I hold her squirming, slippery toddler thighs, evasive like slick eels. She clomps her feet down, uneasy steps in the little pool, even with the extra buoyancy of the chlorinated water. She likes to open her mouth, like a great whale, letting the pool seep in, then out through her widely spaced teeth, two on top, two on bottom. She, surprisingly, exults in going under, seems to fall purposely: Oops! Silly me! Throwing her head back, eyes squeezed tight shut as she leads with her upturned chin, mouth open, nostrils flared, beckoning the water toward her until she is fully immersed, sinking, trusting that I’ll catch her, lift her upright to breathe clear air. As she emerges, a look of unadulterated glee followed by just the faintest hint of melancholy. A mermaid she wishes she could be.

1990

She is so thin and graceful, wearing an electric blue bikini, mousy hair. I’m surprised when she approaches me poolside. Overweight and awkward, I wear my pudginess like armor; it keeps me humble, it keeps me introverted. I long to be charming, liked. Don’t we all at this preteen age? (At every age.) I can’t believe it: friends with me? She’s inquisitive, chatty, polished. I feel more elegant just being near her. It is revealed eventually, this is the truth: I am just a means to her end, a conduit for connection to my tall, older brother. He has reached the golden age: past gangliness, past acne, post-braces. I’m in awe of him too. 

1983

I’m learning to swim in the side pool, previously a hot tub but converted to what we call “the baby pool.” A bridge of dark brown tiles, just an inch under the surface, divides the tiny pool from the larger.

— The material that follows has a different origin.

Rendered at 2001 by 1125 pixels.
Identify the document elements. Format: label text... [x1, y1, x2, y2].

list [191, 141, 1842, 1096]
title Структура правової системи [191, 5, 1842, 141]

Like a stumpy appendage, a bleb of an outgrowth, the small pool protrudes. The older kids like to coast back and forth on their tummies, sliding like monk seals. I can barely touch the bottom, on my tippy toes I bounce along, suspended for just a moment, like a moonwalking astronaut. A perimeter ledge for seating, I leap from side to side arms outstretched with orange inflated “muscles,” skinny legs flailing behind me. Sometimes I sink under with the effort, sour liquid up my nostrils, eyes stinging from chlorine. I grab the a handhold of smooth tile, turn, and try again.